While traditional steelmaking requires coking coal to extract iron from iron-oxide ore — to both melt it and remove oxygen at the same time — H2 Green Steel will use green hydrogen instead, and then use renewables-powered electric arc furnaces to turn iron into steel in an almost entirely carbon-free process.
The start-up aims to produce two-and-a-half million tonnes of steel a year in Boden by the end of 2025, ramping up to five million tonnes by 2030.
The Swedish firm is currently in the process of converting offtake announcements to binding long-term agreements, signing three supply contracts worth more than €2bn ($2.16bn) in early May and late April, including a €1.79bn deal with Italian steel group Marcegaglia — which is also one of the start-up’s investors.

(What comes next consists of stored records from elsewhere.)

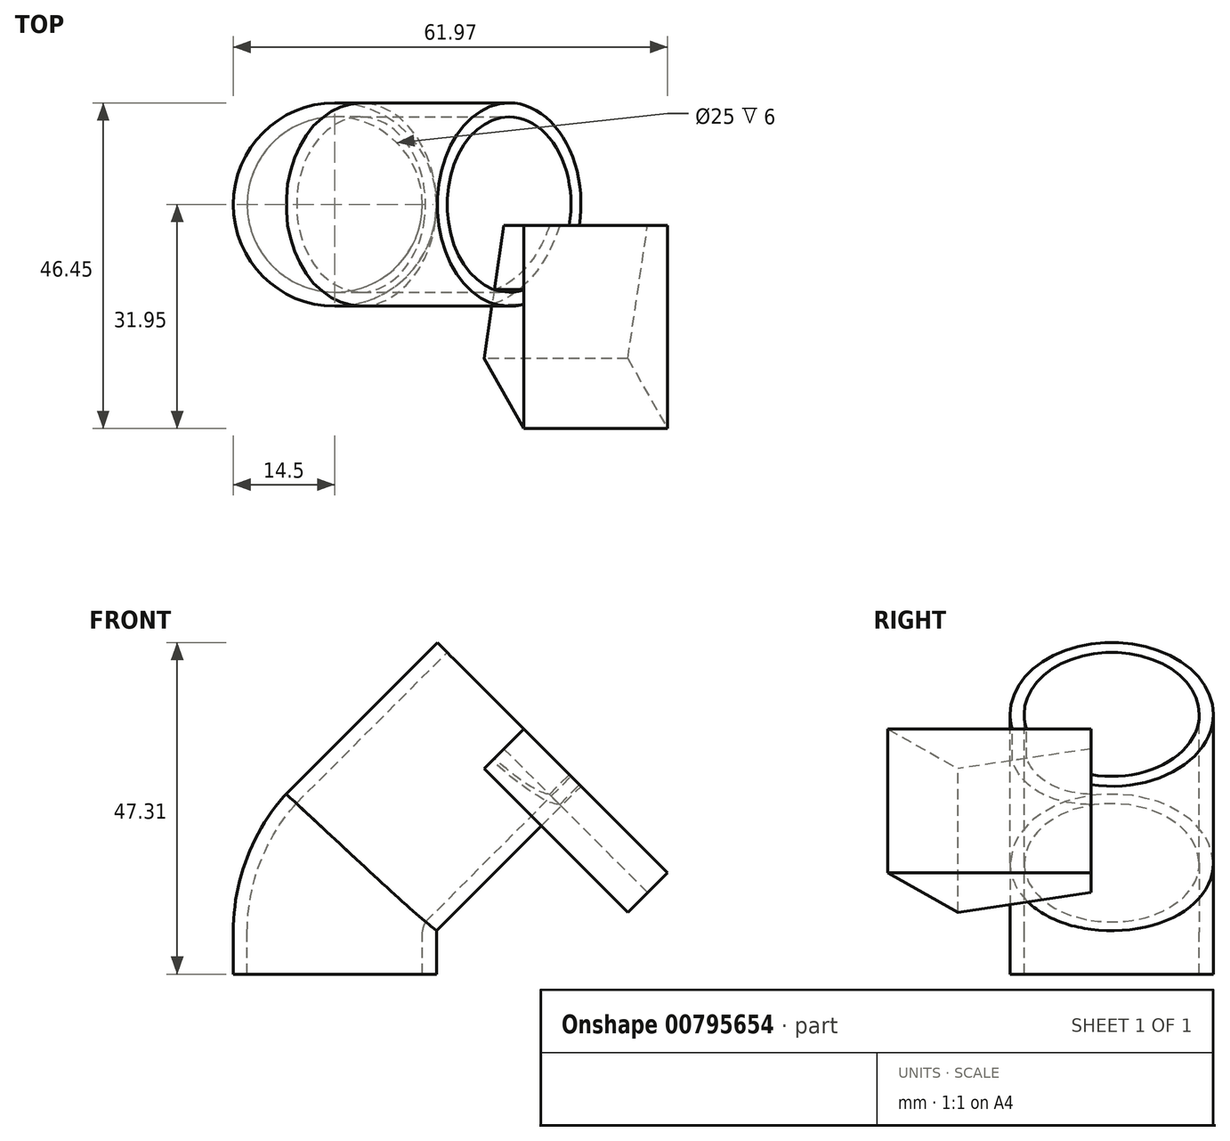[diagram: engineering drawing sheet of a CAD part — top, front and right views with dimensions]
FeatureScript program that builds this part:
annotation { "Feature Type Name" : "Feature", "Feature Type Description" : "" }
export const myFeature = defineFeature(function(context is Context, id is Id, definition is map)
    precondition{}
    {
        {
            var Q0;
            Q0=qCreatedBy(makeId("Front.planeOp"),FACE);
            var sketch = newSketch(context, id + "F0", { "sketchPlane" : qUnion([Q0])});
            skLineSegment(sketch, "E0", {"start": v(12.37, 37.05) * mm, "end": v(-8.84, 15.84) * mm});
            skLineSegment(sketch, "E1", {"start": v(-12.5, 0) * mm, "end": v(-12.5, 3.5) * mm});
            skLineSegment(sketch, "E2", {"start": v(-12.5, 0) * mm, "end": v(-12.5, 6) * mm});
            skArc(sketch, "E3", {"start": v(-12.5, 6) * mm, "mid": v(-11.56, 11.25) * mm, "end": v(-8.84, 15.84) * mm});
            skSolve(sketch);
        }
        {
            var Q0;
            Q0=sQuery(id+"F0.wireOp",EDGE,"E2");
            var Q1;
            Q1=sQuery(id+"F0.wireOp",VERTEX,"E1.start");
            cPlane(context, id + "F1", {"entities" : qUnion([Q0, Q1]), "cplaneType" : CPlaneType.CURVE_POINT, "offset" : 25 * mm, "width" : 150 * mm, "height" : 150 * mm});
        }
        {
            var Q0;
            Q0=qCreatedBy(id+"F1.planeOp",FACE);
            var sketch = newSketch(context, id + "F2", { "sketchPlane" : qUnion([Q0])});
            skPoint(sketch, "E4.0", {"position": v(-12.5, 0) * mm});
            skCircle(sketch, "E5", {"center": v(-12.5, 0) * mm, "radius": 12.5 * mm});
            skCircle(sketch, "E6", {"center": v(-12.5, 0) * mm, "radius": 14.5 * mm});
            skSolve(sketch);
        }
        {
            var Q0;
            Q0=makeQuery(id+"F2.imprint","IMPRINT",FACE,{"disambiguationData":[TD([[makeQuery(id+"F2.imprint","IMPRINT",EDGE,{"derivedFrom":sQuery(id+"F2.wireOp",EDGE,"E5")}),-1.0]])]});
            var Q1;
            Q1=sQuery(id+"F0.wireOp",EDGE,"E2");
            var Q2;
            Q2=sQuery(id+"F0.wireOp",EDGE,"E3");
            var Q3;
            Q3=sQuery(id+"F0.wireOp",EDGE,"E0");
            sweep(context, id + "F3", {"profiles" : qUnion([Q0]), "path" : qUnion([Q1, Q2, Q3])});
        }
        {
            var Q0;
            Q0=makeQuery(id+"F3.opSweep","CAP_FACE",FACE,{"disambiguationData":[OSD([sQuery(id+"F0.wireOp",VERTEX,"E0.start"),sQuery(id+"F2.wireOp",EDGE,"E5"),sQuery(id+"F2.wireOp",EDGE,"E6")])],"isStart":false});
            cPlane(context, id + "F4", {"entities" : qUnion([Q0]), "cplaneType" : CPlaneType.OFFSET, "offset" : 0 * mm, "width" : 150 * mm, "height" : 150 * mm});
        }
        {
            var Q0;
            Q0=qCreatedBy(id+"F4.planeOp",FACE);
            var sketch = newSketch(context, id + "F5", { "sketchPlane" : qUnion([Q0])});
            skPoint(sketch, "E7.0", {"position": v(-17.45, 0) * mm});
            skLineSegment(sketch, "E8.bottom", {"start": v(-2.95, -14.5) * mm, "end": v(-31.95, -14.5) * mm});
            skLineSegment(sketch, "E8.top", {"start": v(-2.95, 14.5) * mm, "end": v(-31.95, 14.5) * mm});
            skLineSegment(sketch, "E8.left", {"start": v(-2.95, -14.5) * mm, "end": v(-2.95, 14.5) * mm});
            skLineSegment(sketch, "E8.right", {"start": v(-31.95, -14.5) * mm, "end": v(-31.95, 14.5) * mm});
            skSolve(sketch);
        }
        {
            var Q0;
            Q0 = qSketchRegion(id + "F5", true);
            extrude(context, id + "F6", {"entities" : qUnion([Q0]), "oppositeDirection" : true, "depth" : 8 * mm, "offsetDistance" : 25 * mm});
        }
        {
            var Q0;
            Q0=makeQuery(id+"F6.opExtrude","CAP_EDGE",EDGE,{"disambiguationData":[OSD([sQuery(id+"F5.wireOp",EDGE,"E8.right")])],"isStart":false});
            chamfer(context, id + "F7", {"entities" : qUnion([Q0]), "chamferType" : ChamferType.TWO_OFFSETS, "width1" : 10 * mm, "oppositeDirection" : false, "width2" : 8 * mm, "tangentPropagation" : true});
        }
        {
            var Q0;
            Q0=makeQuery(id+"F6.opExtrude","CAP_EDGE",EDGE,{"disambiguationData":[OSD([sQuery(id+"F5.wireOp",EDGE,"E8.left")])],"isStart":false});
            chamfer(context, id + "F8", {"entities" : qUnion([Q0]), "chamferType" : ChamferType.TWO_OFFSETS, "width1" : 4 * mm, "oppositeDirection" : false, "width2" : 19 * mm, "tangentPropagation" : true});
        }
        {
            var Q0;
            Q0=makeQuery(id+"F6.opExtrude","SWEPT_BODY",BODY,{"disambiguationData":[OSD([sQuery(id+"F5.wireOp",EDGE,"E8.bottom"),sQuery(id+"F5.wireOp",EDGE,"E8.top"),sQuery(id+"F5.wireOp",EDGE,"E8.left"),sQuery(id+"F5.wireOp",EDGE,"E8.right")])]});
            var Q1;
            Q1=makeQuery(id+"F3.opSweep","SWEPT_BODY",BODY,{"disambiguationData":[OSD([sQuery(id+"F0.wireOp",EDGE,"E0"),sQuery(id+"F2.wireOp",EDGE,"E5"),sQuery(id+"F2.wireOp",EDGE,"E6")])]});
            booleanBodies(context, id + "F9", {"operationType" : BooleanOperationType.SUBTRACTION, "tools" : qUnion([Q0]), "targets" : qUnion([Q1]), "keepTools" : true});
        }
    });
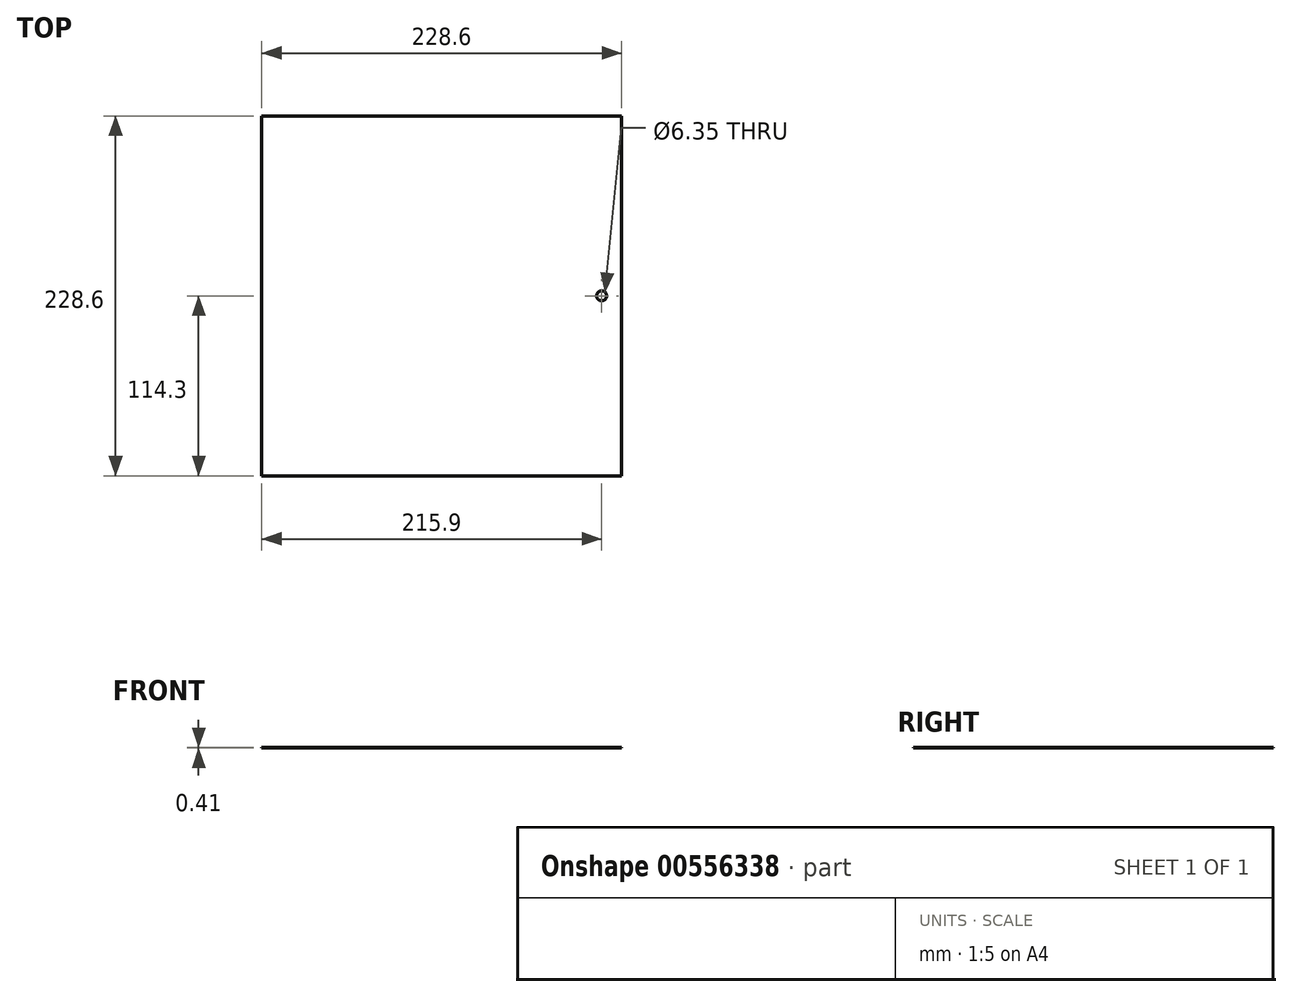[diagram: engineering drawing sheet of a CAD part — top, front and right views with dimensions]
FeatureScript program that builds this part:
annotation { "Feature Type Name" : "Feature", "Feature Type Description" : "" }
export const myFeature = defineFeature(function(context is Context, id is Id, definition is map)
    precondition{}
    {
        {
            var Q0;
            Q0=qCreatedBy(makeId("Top.planeOp"),FACE);
            var sketch = newSketch(context, id + "F0", { "sketchPlane" : qUnion([Q0])});
            skLineSegment(sketch, "E0.bottom", {"start": v(0, 0) * mm, "end": v(-228.6, 0) * mm});
            skLineSegment(sketch, "E0.top", {"start": v(0, -228.6) * mm, "end": v(-228.6, -228.6) * mm});
            skLineSegment(sketch, "E0.left", {"start": v(0, 0) * mm, "end": v(0, -228.6) * mm});
            skLineSegment(sketch, "E0.right", {"start": v(-228.6, 0) * mm, "end": v(-228.6, -228.6) * mm});
            skSolve(sketch);
        }
        {
            var Q0;
            Q0=makeQuery(id+"F0.imprint","IMPRINT",FACE,{"disambiguationData":[TD([[makeQuery(id+"F0.imprint","IMPRINT",EDGE,{"derivedFrom":sQuery(id+"F0.wireOp",EDGE,"E0.bottom")}),1.0]])]});
            extrude(context, id + "F1", {"entities" : qUnion([Q0]), "depth" : 0.4 * mm, "offsetDistance" : 25.4 * mm});
        }
        {
            var Q0;
            Q0=makeQuery(id+"F1.opExtrude","CAP_FACE",FACE,{"disambiguationData":[OSD([sQuery(id+"F0.wireOp",EDGE,"E0.bottom"),sQuery(id+"F0.wireOp",EDGE,"E0.top"),sQuery(id+"F0.wireOp",EDGE,"E0.left"),sQuery(id+"F0.wireOp",EDGE,"E0.right")])],"isStart":false});
            var sketch = newSketch(context, id + "F2", { "sketchPlane" : qUnion([Q0])});
            skCircle(sketch, "E1", {"center": v(-12.7, -114.3) * mm, "radius": 3.18 * mm});
            skSolve(sketch);
        }
        {
            var Q0;
            Q0=makeQuery(id+"F2.imprint","IMPRINT",FACE,{"disambiguationData":[TD([[makeQuery(id+"F2.imprint","IMPRINT",EDGE,{"derivedFrom":sQuery(id+"F2.wireOp",EDGE,"E1")}),1.0]])]});
            extrude(context, id + "F3", {"entities" : qUnion([Q0]), "operationType" : NewBodyOperationType.REMOVE, "endBound" : BoundingType.THROUGH_ALL, "oppositeDirection" : true, "depth" : 25.4 * mm, "offsetDistance" : 25.4 * mm});
        }
    });
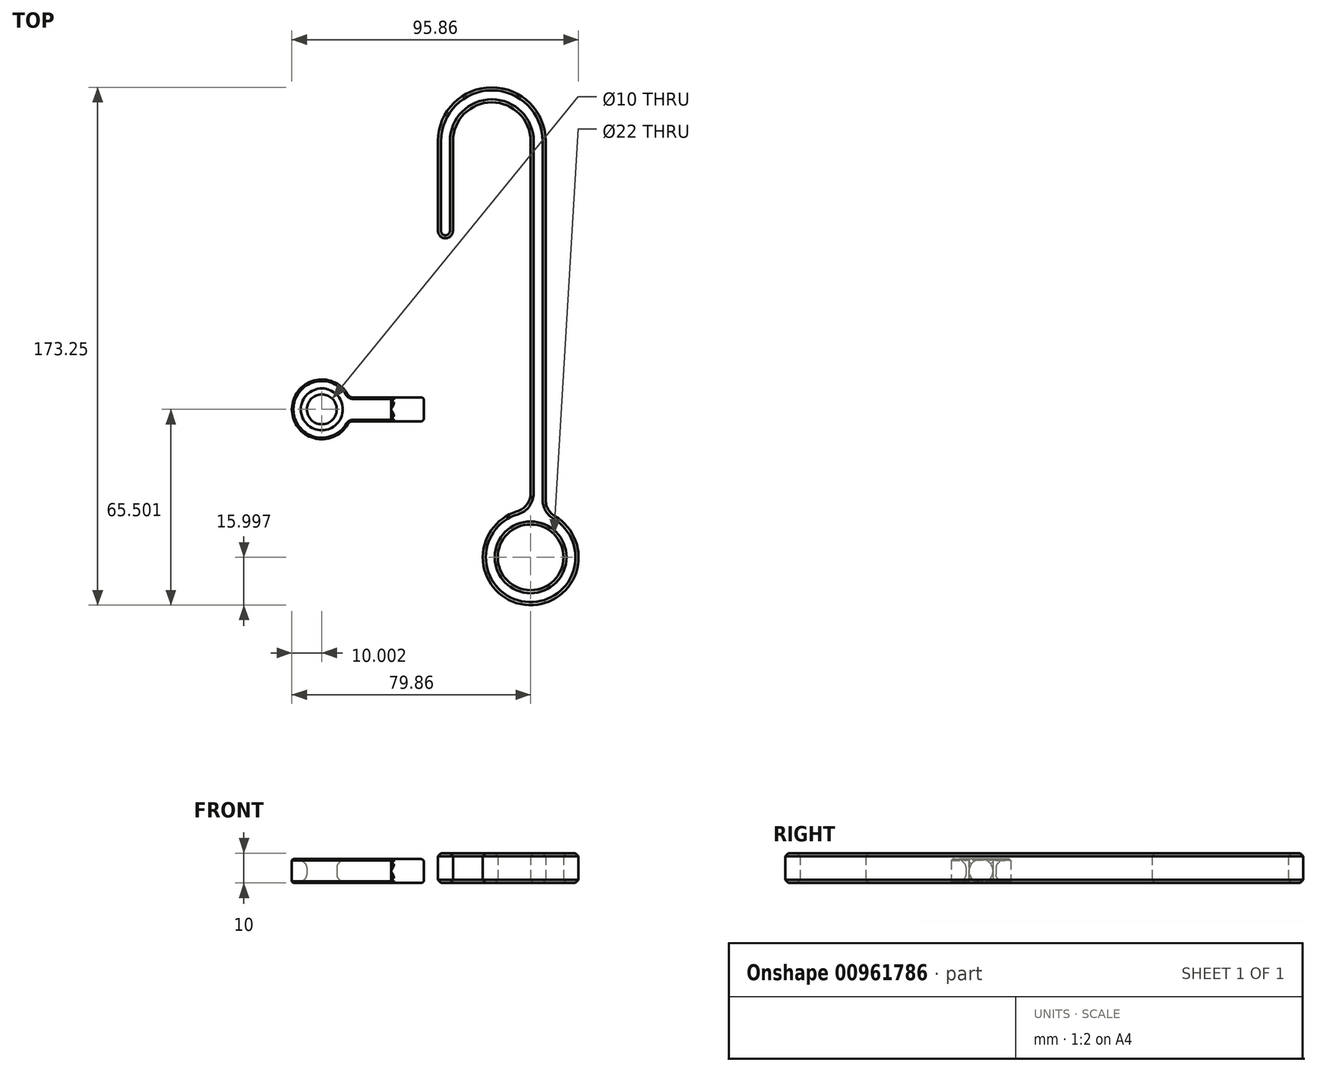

The 700MW of electrolysers would form one of the largest green hydrogen projects in Europe when it comes on line.
“The electrolysis plant in Boden will be many times bigger than most existing electrolyser plants today,” says H2 Green Steel’s chief technology officer Maria Persson Gulda.
“Combining our own strong technical expertise with that of a proven high-performance and high-efficiency electrolyser like Thyssenkrupp Nucera's gives us a solid head start in the growing green hydrogen economy, which we will use to transform heavy industry with its difficult-to-degrade process emissions.”
Thyssenkrupp Nucera already has orders from the 2.2GW Neom complex in Saudi Arabia, Shell’s 200MW Holland Hydrogen I facility in the Netherlands, and Unigel’s 60MW plant in Brazil, which will ramp up to 240MW in a future second phase.
These projects, including Boden, all require capacity to be installed by the mid-2020s, with Unigel due to have its electrolysers delivered by the end of this year.